╭─ Source
Fiery blues guitarist Johnny Winter dead at 70

Kiss's Paul Stanley, Tom Morello and more pay tribute on Twitter

Legendary blues guitarist Johnny Winter, known for his fiery, speedy playing and his long-flowing white hair, died yesterday in Zurich, where he was on tour. He was 70.

Winter, the older brother of Edgar Winter, was a contemporary of Eric Clapton and was one of the first blues guitarists so embraced by rock audiences that he was able to sell out arenas during his hey-day in the ‘70s. He was widely influenced by the blues guitarists who came before him, such as Muddy Waters, and he went on to inspire such guitarists as Stevie Ray Vaughan.

Born in Beaumont, Texas in 1944, Winter got his start playing in clubs as a teenager. He signed with Columbia Records in 1969 and appeared at The Woodstock Festival that year.  He performed with Janis Joplin, as well as his brother. He was inducted into The Blues Foundation Hall of Fame in 1988.
╰─
╭─ Listed entries
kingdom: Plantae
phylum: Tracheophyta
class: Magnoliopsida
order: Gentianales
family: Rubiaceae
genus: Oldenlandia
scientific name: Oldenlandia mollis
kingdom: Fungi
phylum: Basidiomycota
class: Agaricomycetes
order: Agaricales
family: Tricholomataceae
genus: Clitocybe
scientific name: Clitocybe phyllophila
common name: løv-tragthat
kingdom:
╰─
╭─ Listed entries
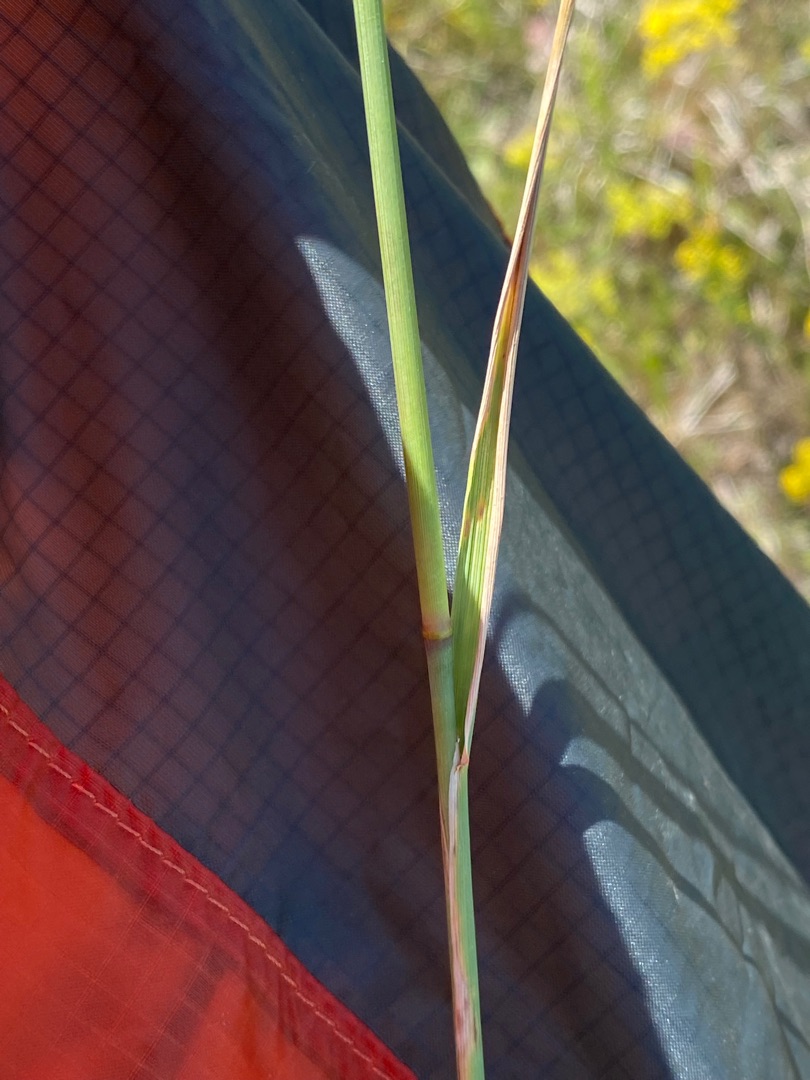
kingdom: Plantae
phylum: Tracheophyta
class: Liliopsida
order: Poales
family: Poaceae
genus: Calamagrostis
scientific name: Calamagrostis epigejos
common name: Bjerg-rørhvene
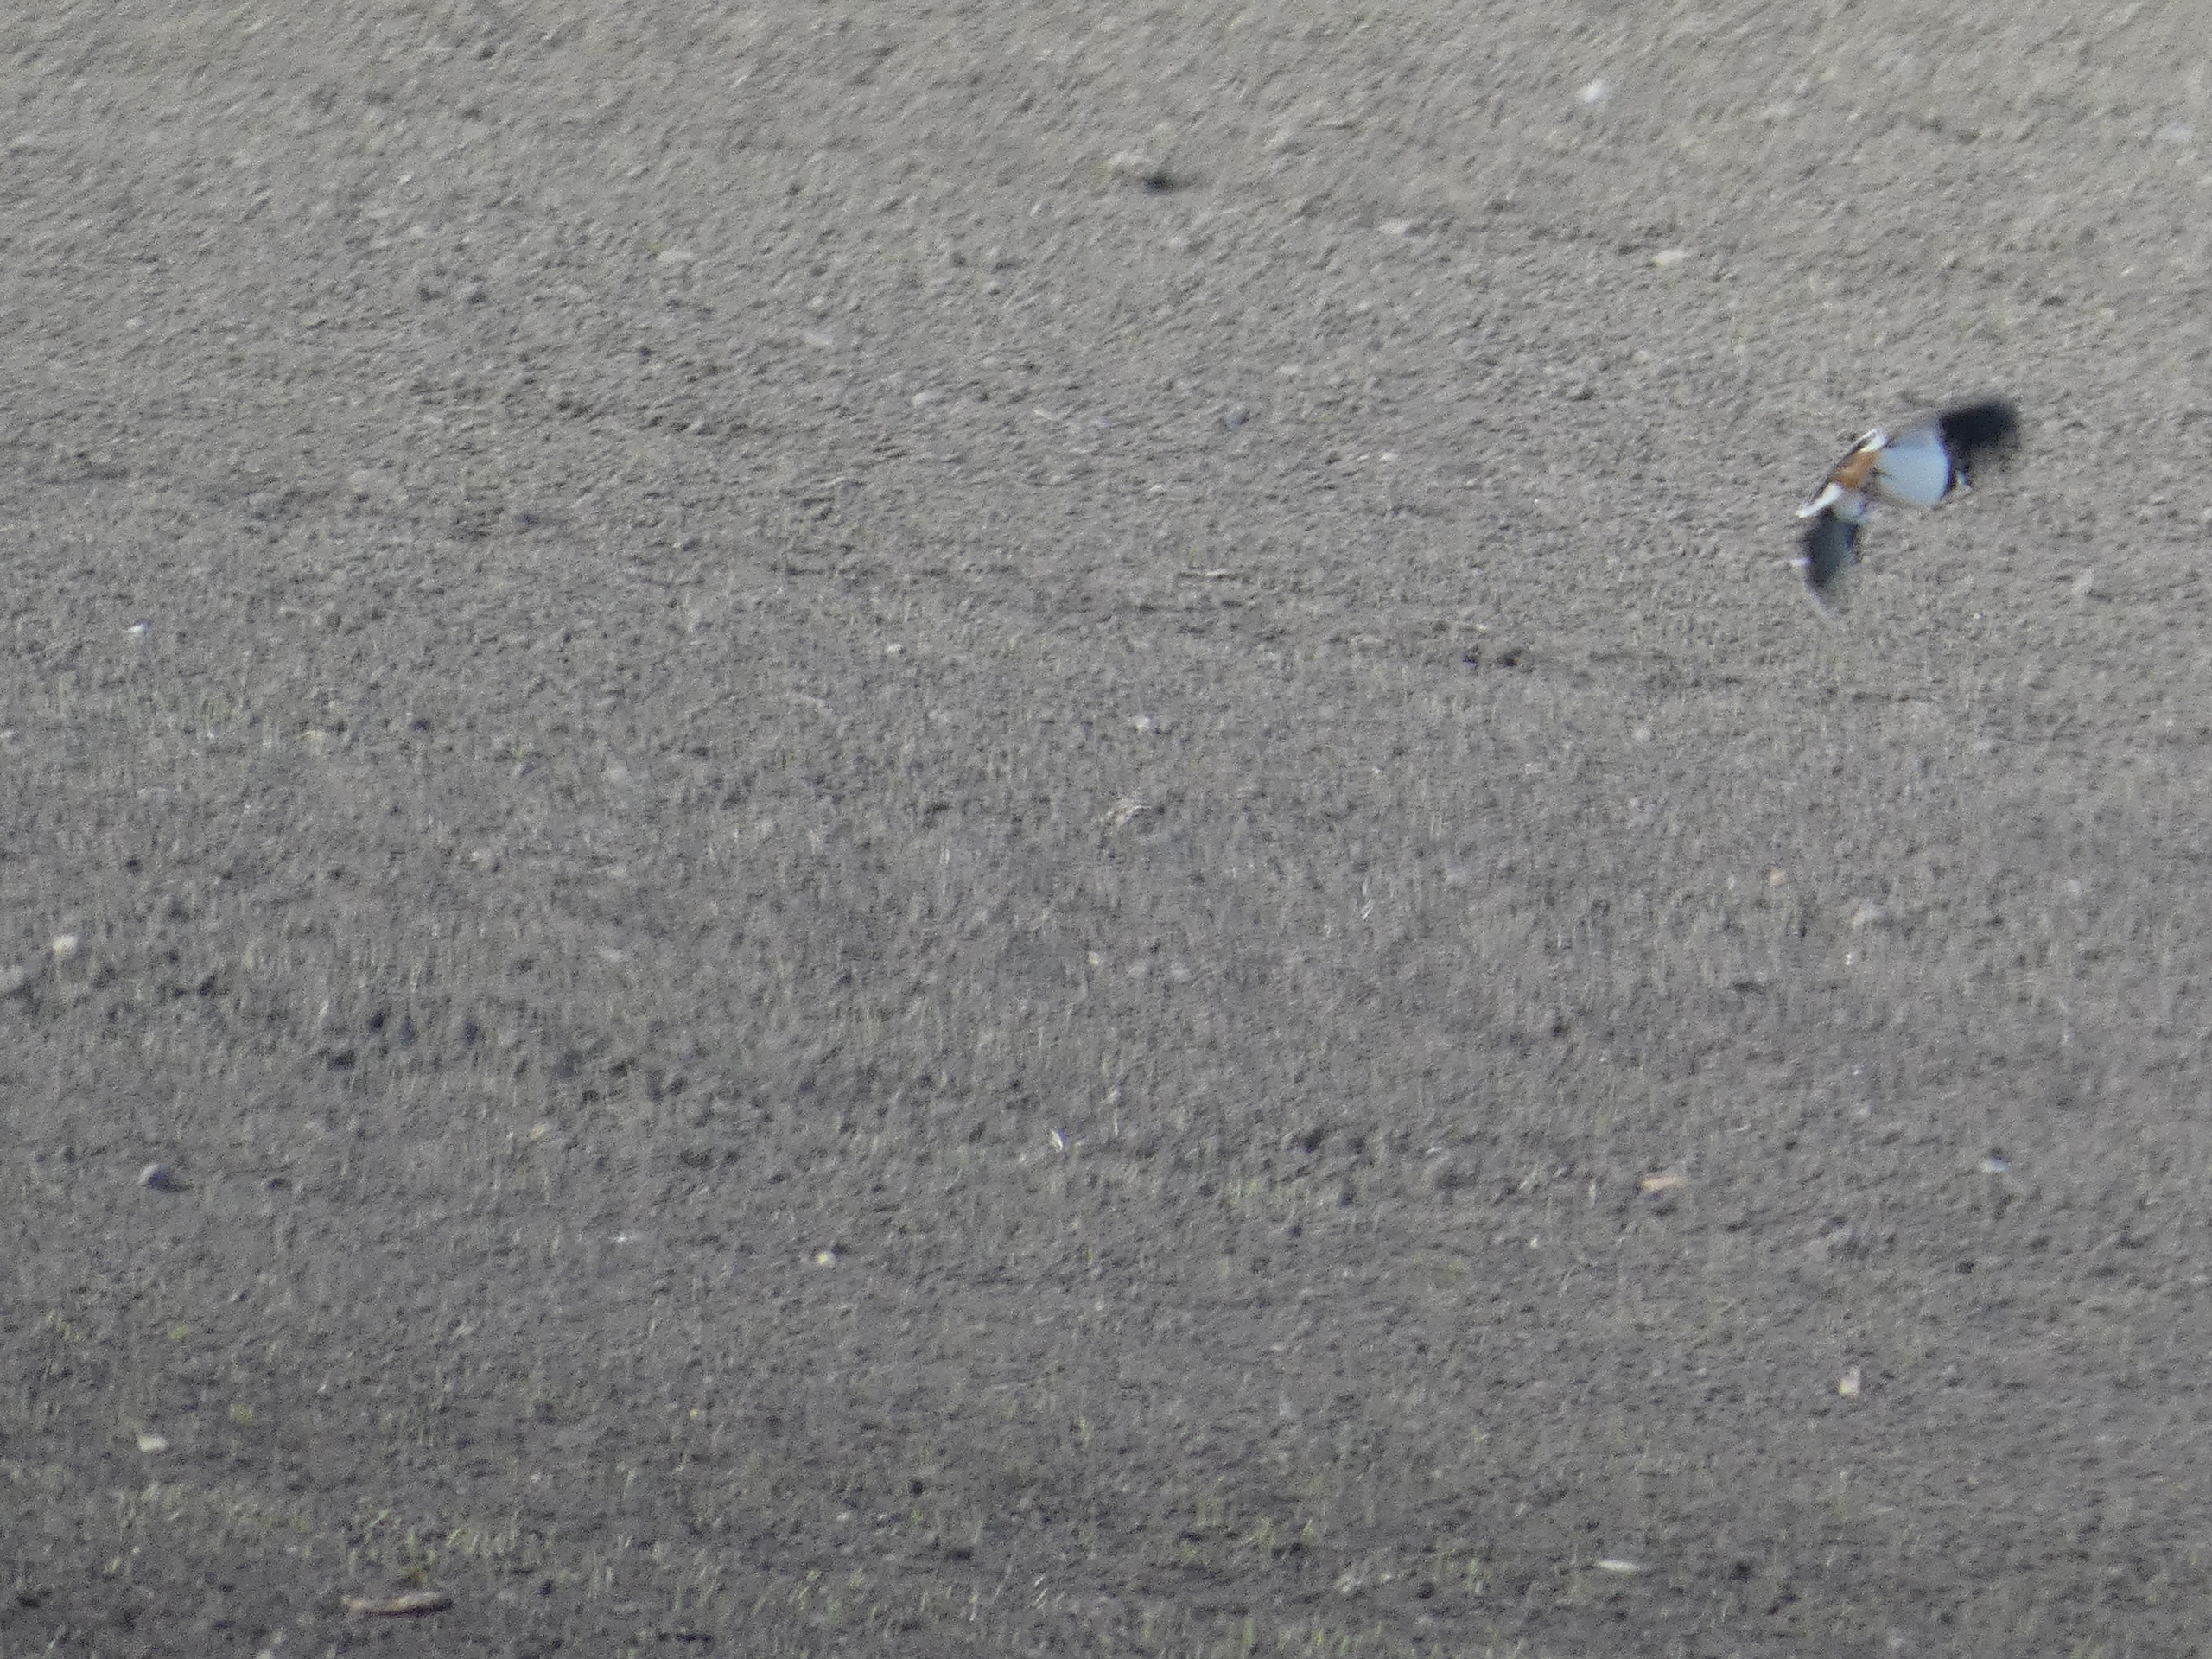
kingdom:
╰─
• **What you will do**
(a) Answer these questions from the Johnny Winter obituary, one answer per line with matching marks:
(i) In which city did Winter die?
(ii) With which record label did he sign in 1969?
(iii) In what year did he enter The Blues Foundation Hall of Fame?
(b) Please pick up the Johnny Winter obituary after its final sentence and carry it on.

• **Expected results**
(a)
(i) Zurich
(ii) Columbia Records
(iii) 1988

(b)
Artists including Tom Morello, Kiss’s Paul Stanley and Zakk Wylde took to Twitter today to remember Winter. Matt Sorum noted it has been a rough week for music lovers following the deaths of Tommy Ramone and Charlie Haden, and now Winter.






In addition to touring behind his 70th birthday, he was preparing for the release of his latest studio album, “Step Back,” which features guest appearances by Clapton, Ben Harper, Joe Perry, Dr. John and others.